DOCUMENT SECTION:

Performance Pay Tips

Contractor 20/20 Shares Tips That Will Help You With Performance Pay

Performance pay tips should help shed light on how you can best compensate those employees who have earned a bonus.

Printed with permission of qsc-phcc.org

From: Mike Morosi [mailto:[email protected]]
Sent: Sunday, January 09, 2011 10:21 PM
To: QSC List
Subject: [QSCList] Performance Pay

Hi ,
I was chatting with a client last week .. he told me he pays his men “x” per hour for 40 hours plus ” x times 3 ” for billed hours based on the flat rate task allowances . then ( x plus x times 3) times 1.5 for overtime. it seems to me a perfect way to keep costs down during the slow times and stay in perfect compliance with overtime regulations and incentivize top performance .. what do you think ??

From: Rich Dessler
Sent: Thursday, March 03, 2011 4:58 PM
To: QSC List
Subject: Re: [QSCList] Performance Pay

What is the proper method to pay plumbers performance pay and stay with FSLA regulations related to minimum wage and overtime? Are hours shown on the pay stub ? Is a weekly hourly rate computed?

From: Charlie Wallace
To: QSC List
Sent: Thursday, March 03, 2011 2:42 PM
Subject: Re: [QSCList] Performance Pay

Hi Rich. Here is a post from the Q-List Archives. Hopefully others will add their 2 cents also. You will want to meet with a labor attorney to review your plan once you finalize it…just to make sure you are legal.
Hi All –
A long while back on the Q-list was talk about the labor board coming into some members offices and auditing them. So it got me thinking, is my performance base pay system up to par and if the labor board came in how would Shaffer’s fair. So I talked with Lawrence Snow and he got me thinking about the FLSA 7(i) exemption rule. So I met with a labor attorney and with a few tweaks here and there Shaffer’s is now paying our techs under the FLSA 7(i) exemption rule. It’s funny how the e-mail from the attorney read ‘Based on the information provided and our preliminary analysis it appears that your compensation plan, with a few modifications, would likely qualify for the exemption from the obligation to pay overtime provided for under section 7(i) of the FLSA.” Don’t you just love the words ‘appears’ and ‘likely’. However for an additional fee the attorney would give me an opinion letter and stand behind it. So I would like to share with you Shaffer’s new way of paying the techs under the FLSA 7(i) exemption rule. But remember this is Pennsylvania and you may want to check with a labor attorney in your state. Keep in mind $7.15 is PA’s minimum wage for 10 employees or less. So here it goes…………………this is what the labor attorney told me…………………..

WORK TO DO:
1. According to the performance pay thread, what is Pennsylvania's minimum wage for employers with 10 employees or less?
2. Retype the portion of the performance pay thread between "From: Mike Morosi" and "you think ??", inclusive.
3. Write what comes next in the performance pay thread, starting after its final sentence.

SUPPLIED MATERIAL:
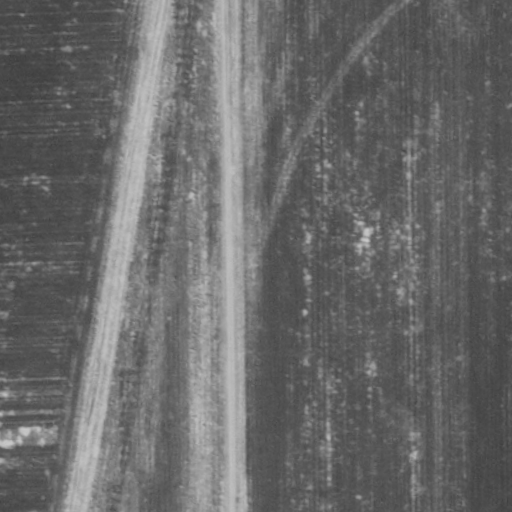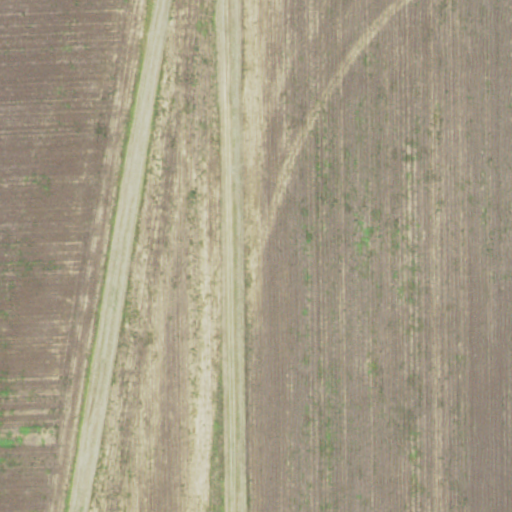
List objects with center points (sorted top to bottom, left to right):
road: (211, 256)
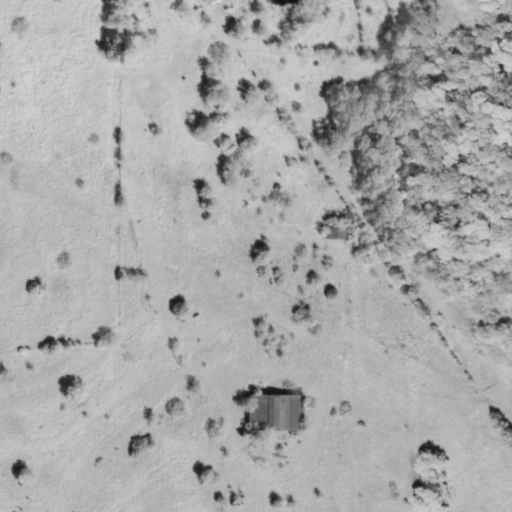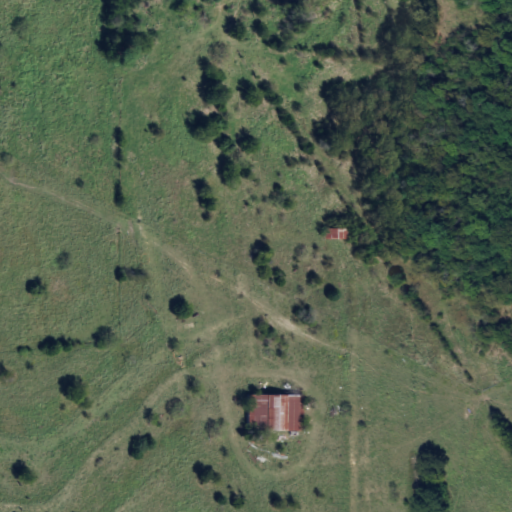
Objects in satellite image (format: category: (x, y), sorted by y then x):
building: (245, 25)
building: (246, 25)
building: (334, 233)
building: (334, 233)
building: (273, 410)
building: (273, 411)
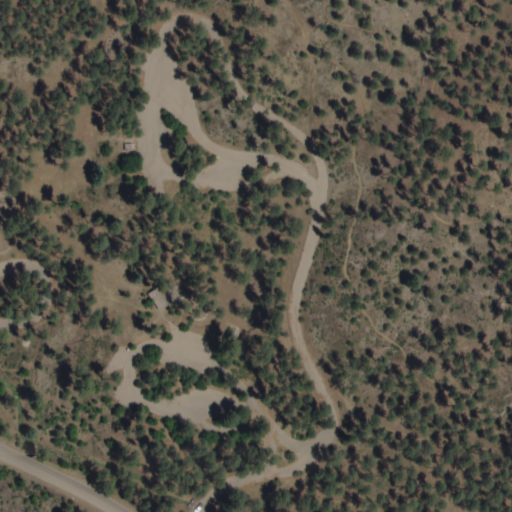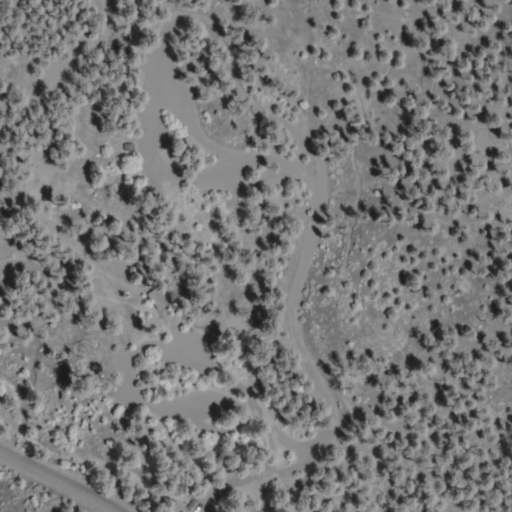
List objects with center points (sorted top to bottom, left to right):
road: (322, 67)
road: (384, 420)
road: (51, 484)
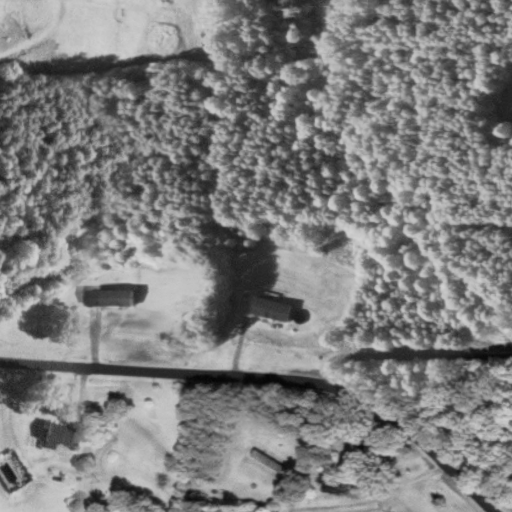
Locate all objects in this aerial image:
---
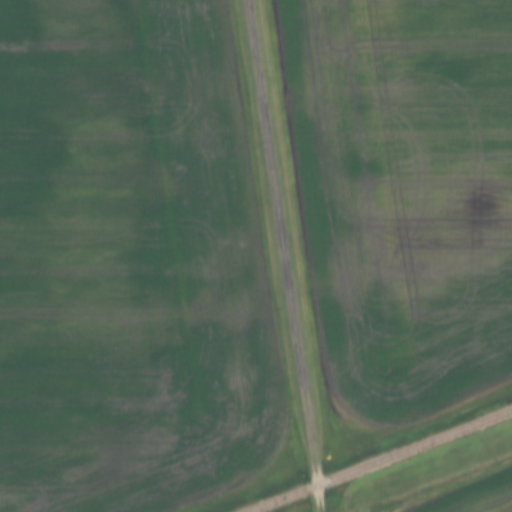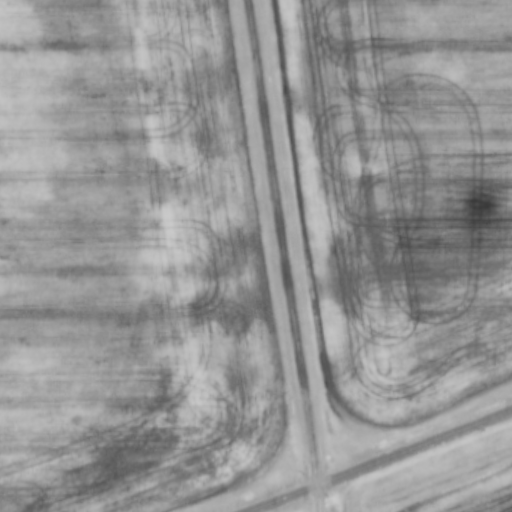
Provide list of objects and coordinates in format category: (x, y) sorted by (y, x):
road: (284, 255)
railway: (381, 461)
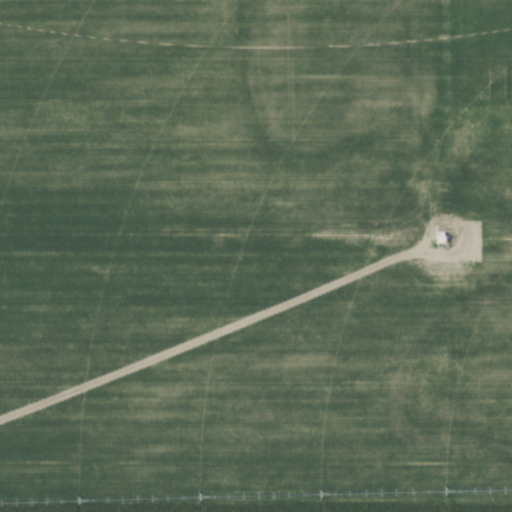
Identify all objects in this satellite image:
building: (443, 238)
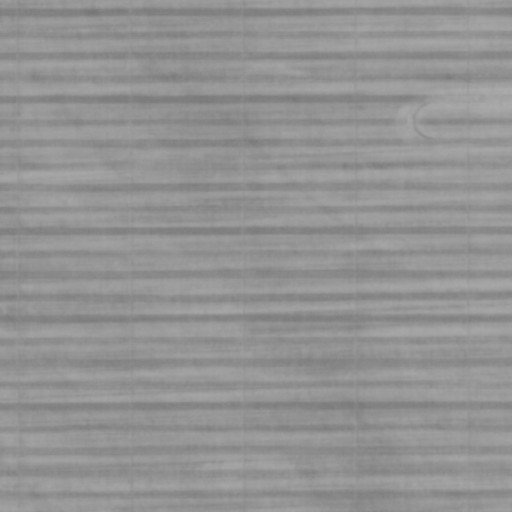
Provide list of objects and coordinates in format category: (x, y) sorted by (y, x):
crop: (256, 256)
---
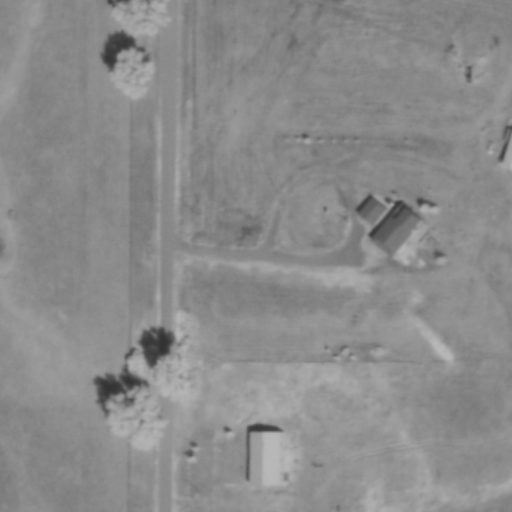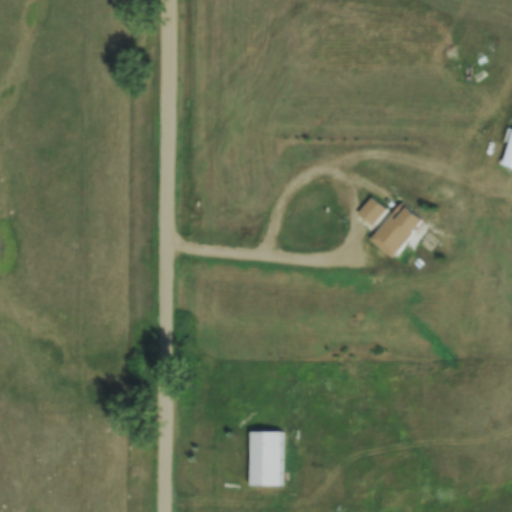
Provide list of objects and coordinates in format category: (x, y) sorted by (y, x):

PER-TASK OUTPUTS:
1. $7.15

2.
From: Mike Morosi [mailto:[email protected]]
Sent: Sunday, January 09, 2011 10:21 PM
To: QSC List
Subject: [QSCList] Performance Pay

Hi ,
I was chatting with a client last week .. he told me he pays his men “x” per hour for 40 hours plus ” x times 3 ” for billed hours based on the flat rate task allowances . then ( x plus x times 3) times 1.5 for overtime. it seems to me a perfect way to keep costs down during the slow times and stay in perfect compliance with overtime regulations and incentivize top performance .. what do you think ??

3.
First, at least 75% of your business must be generated by providing goods or services that are not for resale. This means that at least 75% of the company’s revenue must be generated by service calls, repair calls, goods sold for installation and repair work. It is important to remember that remodeling and renovation work, commercial installation (including home construction) and the like does NOT qualify as goods or services not for resale. Only goods or services provided not for resale, like repairs and maintenance services will qualify.

Second, each employee must receive at least 50% of his/her weekly salary from commission. Under your plan the commission paid to the employee is any money they receive above the number of hours worked times $7.15. For example, an employee that worked 46 hours under your payment structure might earn $1157.00 for the week. Their “base pay” for the week would be 46 x 7.15 or $328.90. Obviously their total earnings ($ 1157.00) is more than double their base pay ($ 328.90) so they are in the proper ratio. Their base pay must be LESS THAN HALF their total compensation. The total compensation number includes all bonuses and extra pay earned in a given period (spiffs, material bonus, service plans sold). It is important to note that this information must be tracked on a weekly basis and any time an employee falls below the 50% mark, an adjustment to their pay must be made.

Finally, in your plan you have a $0.00 per hour pay for call backs. This is not permitted under the FLSA. Any time an employee must be at work, they must be paid. You should modify this portion of the compensation plan so it is in accordance with the FLSA.

I have not found it hard at all to figure out the techs pay this way using our newly tweaked performance base pay system. So this is the way I am paying the tech’s and if, knock on wood it never happens, the labor board comes in I guess I will pay the extra money to have the labor attorney give me in writing the opinion letter or be here with me.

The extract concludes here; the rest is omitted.